> TASK ITEM
The entries that follow need to be retyped verbatim.

*****

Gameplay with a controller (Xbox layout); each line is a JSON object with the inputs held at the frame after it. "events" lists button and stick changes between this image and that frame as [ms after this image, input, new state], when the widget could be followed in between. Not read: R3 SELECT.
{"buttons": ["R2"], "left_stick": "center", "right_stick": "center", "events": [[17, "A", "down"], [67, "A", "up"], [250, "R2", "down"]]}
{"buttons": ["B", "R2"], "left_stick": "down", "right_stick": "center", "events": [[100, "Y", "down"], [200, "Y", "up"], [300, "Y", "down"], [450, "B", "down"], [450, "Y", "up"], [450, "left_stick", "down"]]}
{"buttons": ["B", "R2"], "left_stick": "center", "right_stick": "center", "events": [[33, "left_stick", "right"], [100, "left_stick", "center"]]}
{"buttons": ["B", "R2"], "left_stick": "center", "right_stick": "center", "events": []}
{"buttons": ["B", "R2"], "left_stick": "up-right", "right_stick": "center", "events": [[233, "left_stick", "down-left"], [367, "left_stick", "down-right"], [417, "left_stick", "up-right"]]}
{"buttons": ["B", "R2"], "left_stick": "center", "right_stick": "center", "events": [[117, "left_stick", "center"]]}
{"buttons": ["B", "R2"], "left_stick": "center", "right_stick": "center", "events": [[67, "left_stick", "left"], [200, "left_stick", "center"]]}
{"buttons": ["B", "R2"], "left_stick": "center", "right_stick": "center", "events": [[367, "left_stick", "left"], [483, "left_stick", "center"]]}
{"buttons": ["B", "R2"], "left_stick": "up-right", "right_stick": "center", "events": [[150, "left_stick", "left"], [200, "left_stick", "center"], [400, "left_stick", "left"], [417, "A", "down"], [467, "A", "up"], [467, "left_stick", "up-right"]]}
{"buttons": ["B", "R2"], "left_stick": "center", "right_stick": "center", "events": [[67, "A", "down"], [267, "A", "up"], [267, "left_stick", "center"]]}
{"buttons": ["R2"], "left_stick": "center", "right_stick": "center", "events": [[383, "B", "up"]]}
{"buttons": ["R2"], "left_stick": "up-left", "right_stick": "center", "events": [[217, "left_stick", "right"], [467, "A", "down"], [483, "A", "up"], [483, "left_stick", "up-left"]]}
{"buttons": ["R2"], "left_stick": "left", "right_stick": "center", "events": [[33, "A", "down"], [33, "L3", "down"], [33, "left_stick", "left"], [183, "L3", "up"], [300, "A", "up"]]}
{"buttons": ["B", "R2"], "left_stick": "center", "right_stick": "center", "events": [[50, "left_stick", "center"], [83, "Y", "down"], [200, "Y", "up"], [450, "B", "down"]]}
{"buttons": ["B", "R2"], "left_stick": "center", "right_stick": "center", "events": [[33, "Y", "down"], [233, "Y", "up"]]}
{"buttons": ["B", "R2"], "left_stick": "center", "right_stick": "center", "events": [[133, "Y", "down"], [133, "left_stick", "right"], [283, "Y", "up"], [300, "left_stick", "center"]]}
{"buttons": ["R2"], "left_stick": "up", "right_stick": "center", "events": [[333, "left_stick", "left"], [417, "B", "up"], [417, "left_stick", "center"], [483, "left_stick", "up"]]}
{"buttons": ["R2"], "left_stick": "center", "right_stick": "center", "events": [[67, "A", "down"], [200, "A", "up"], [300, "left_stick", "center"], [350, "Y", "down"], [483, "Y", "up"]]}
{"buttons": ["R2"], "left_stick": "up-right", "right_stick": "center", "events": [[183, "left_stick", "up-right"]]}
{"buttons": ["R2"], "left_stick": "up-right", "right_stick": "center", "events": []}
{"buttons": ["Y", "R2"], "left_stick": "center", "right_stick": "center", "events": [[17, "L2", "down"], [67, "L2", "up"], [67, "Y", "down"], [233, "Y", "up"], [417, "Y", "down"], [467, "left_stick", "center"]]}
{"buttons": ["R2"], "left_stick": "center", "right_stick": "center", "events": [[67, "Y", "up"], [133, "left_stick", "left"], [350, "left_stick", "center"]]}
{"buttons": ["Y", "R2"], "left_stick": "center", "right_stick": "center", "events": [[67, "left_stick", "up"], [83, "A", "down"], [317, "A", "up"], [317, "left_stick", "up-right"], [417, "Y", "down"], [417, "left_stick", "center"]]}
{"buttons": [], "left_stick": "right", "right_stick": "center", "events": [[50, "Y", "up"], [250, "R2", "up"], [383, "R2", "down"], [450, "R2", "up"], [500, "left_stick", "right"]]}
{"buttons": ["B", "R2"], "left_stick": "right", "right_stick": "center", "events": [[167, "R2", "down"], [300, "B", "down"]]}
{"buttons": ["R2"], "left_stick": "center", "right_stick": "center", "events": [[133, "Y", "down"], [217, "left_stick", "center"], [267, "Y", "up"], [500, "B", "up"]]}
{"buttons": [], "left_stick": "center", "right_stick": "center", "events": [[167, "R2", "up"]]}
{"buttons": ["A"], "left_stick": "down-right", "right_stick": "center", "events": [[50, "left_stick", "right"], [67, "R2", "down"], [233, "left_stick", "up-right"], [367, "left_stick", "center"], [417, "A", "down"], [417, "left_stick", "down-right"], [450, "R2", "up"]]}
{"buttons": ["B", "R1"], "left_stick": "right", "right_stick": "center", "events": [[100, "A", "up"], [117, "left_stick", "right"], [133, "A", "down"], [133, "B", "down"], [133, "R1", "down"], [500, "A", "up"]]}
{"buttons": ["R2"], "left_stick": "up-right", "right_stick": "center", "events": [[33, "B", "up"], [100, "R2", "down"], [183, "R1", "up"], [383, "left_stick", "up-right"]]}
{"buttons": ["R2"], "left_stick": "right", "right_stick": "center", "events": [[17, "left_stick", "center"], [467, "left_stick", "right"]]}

*****

> OUTPUT OF THE TASK
Gameplay with a controller (Xbox layout); each line is a JSON object with the inputs held at the frame after it. "events" lists button and stick changes between this image and that frame as [ms after this image, input, new state], when the widget could be followed in between. Not read: R3 SELECT.
{"buttons": ["R2"], "left_stick": "center", "right_stick": "center", "events": [[17, "A", "down"], [67, "A", "up"], [250, "R2", "down"]]}
{"buttons": ["B", "R2"], "left_stick": "down", "right_stick": "center", "events": [[100, "Y", "down"], [200, "Y", "up"], [300, "Y", "down"], [450, "B", "down"], [450, "Y", "up"], [450, "left_stick", "down"]]}
{"buttons": ["B", "R2"], "left_stick": "center", "right_stick": "center", "events": [[33, "left_stick", "right"], [100, "left_stick", "center"]]}
{"buttons": ["B", "R2"], "left_stick": "center", "right_stick": "center", "events": []}
{"buttons": ["B", "R2"], "left_stick": "up-right", "right_stick": "center", "events": [[233, "left_stick", "down-left"], [367, "left_stick", "down-right"], [417, "left_stick", "up-right"]]}
{"buttons": ["B", "R2"], "left_stick": "center", "right_stick": "center", "events": [[117, "left_stick", "center"]]}
{"buttons": ["B", "R2"], "left_stick": "center", "right_stick": "center", "events": [[67, "left_stick", "left"], [200, "left_stick", "center"]]}
{"buttons": ["B", "R2"], "left_stick": "center", "right_stick": "center", "events": [[367, "left_stick", "left"], [483, "left_stick", "center"]]}
{"buttons": ["B", "R2"], "left_stick": "up-right", "right_stick": "center", "events": [[150, "left_stick", "left"], [200, "left_stick", "center"], [400, "left_stick", "left"], [417, "A", "down"], [467, "A", "up"], [467, "left_stick", "up-right"]]}
{"buttons": ["B", "R2"], "left_stick": "center", "right_stick": "center", "events": [[67, "A", "down"], [267, "A", "up"], [267, "left_stick", "center"]]}
{"buttons": ["R2"], "left_stick": "center", "right_stick": "center", "events": [[383, "B", "up"]]}
{"buttons": ["R2"], "left_stick": "up-left", "right_stick": "center", "events": [[217, "left_stick", "right"], [467, "A", "down"], [483, "A", "up"], [483, "left_stick", "up-left"]]}
{"buttons": ["R2"], "left_stick": "left", "right_stick": "center", "events": [[33, "A", "down"], [33, "L3", "down"], [33, "left_stick", "left"], [183, "L3", "up"], [300, "A", "up"]]}
{"buttons": ["B", "R2"], "left_stick": "center", "right_stick": "center", "events": [[50, "left_stick", "center"], [83, "Y", "down"], [200, "Y", "up"], [450, "B", "down"]]}
{"buttons": ["B", "R2"], "left_stick": "center", "right_stick": "center", "events": [[33, "Y", "down"], [233, "Y", "up"]]}
{"buttons": ["B", "R2"], "left_stick": "center", "right_stick": "center", "events": [[133, "Y", "down"], [133, "left_stick", "right"], [283, "Y", "up"], [300, "left_stick", "center"]]}
{"buttons": ["R2"], "left_stick": "up", "right_stick": "center", "events": [[333, "left_stick", "left"], [417, "B", "up"], [417, "left_stick", "center"], [483, "left_stick", "up"]]}
{"buttons": ["R2"], "left_stick": "center", "right_stick": "center", "events": [[67, "A", "down"], [200, "A", "up"], [300, "left_stick", "center"], [350, "Y", "down"], [483, "Y", "up"]]}
{"buttons": ["R2"], "left_stick": "up-right", "right_stick": "center", "events": [[183, "left_stick", "up-right"]]}
{"buttons": ["R2"], "left_stick": "up-right", "right_stick": "center", "events": []}
{"buttons": ["Y", "R2"], "left_stick": "center", "right_stick": "center", "events": [[17, "L2", "down"], [67, "L2", "up"], [67, "Y", "down"], [233, "Y", "up"], [417, "Y", "down"], [467, "left_stick", "center"]]}
{"buttons": ["R2"], "left_stick": "center", "right_stick": "center", "events": [[67, "Y", "up"], [133, "left_stick", "left"], [350, "left_stick", "center"]]}
{"buttons": ["Y", "R2"], "left_stick": "center", "right_stick": "center", "events": [[67, "left_stick", "up"], [83, "A", "down"], [317, "A", "up"], [317, "left_stick", "up-right"], [417, "Y", "down"], [417, "left_stick", "center"]]}
{"buttons": [], "left_stick": "right", "right_stick": "center", "events": [[50, "Y", "up"], [250, "R2", "up"], [383, "R2", "down"], [450, "R2", "up"], [500, "left_stick", "right"]]}
{"buttons": ["B", "R2"], "left_stick": "right", "right_stick": "center", "events": [[167, "R2", "down"], [300, "B", "down"]]}
{"buttons": ["R2"], "left_stick": "center", "right_stick": "center", "events": [[133, "Y", "down"], [217, "left_stick", "center"], [267, "Y", "up"], [500, "B", "up"]]}
{"buttons": [], "left_stick": "center", "right_stick": "center", "events": [[167, "R2", "up"]]}
{"buttons": ["A"], "left_stick": "down-right", "right_stick": "center", "events": [[50, "left_stick", "right"], [67, "R2", "down"], [233, "left_stick", "up-right"], [367, "left_stick", "center"], [417, "A", "down"], [417, "left_stick", "down-right"], [450, "R2", "up"]]}
{"buttons": ["B", "R1"], "left_stick": "right", "right_stick": "center", "events": [[100, "A", "up"], [117, "left_stick", "right"], [133, "A", "down"], [133, "B", "down"], [133, "R1", "down"], [500, "A", "up"]]}
{"buttons": ["R2"], "left_stick": "up-right", "right_stick": "center", "events": [[33, "B", "up"], [100, "R2", "down"], [183, "R1", "up"], [383, "left_stick", "up-right"]]}
{"buttons": ["R2"], "left_stick": "right", "right_stick": "center", "events": [[17, "left_stick", "center"], [467, "left_stick", "right"]]}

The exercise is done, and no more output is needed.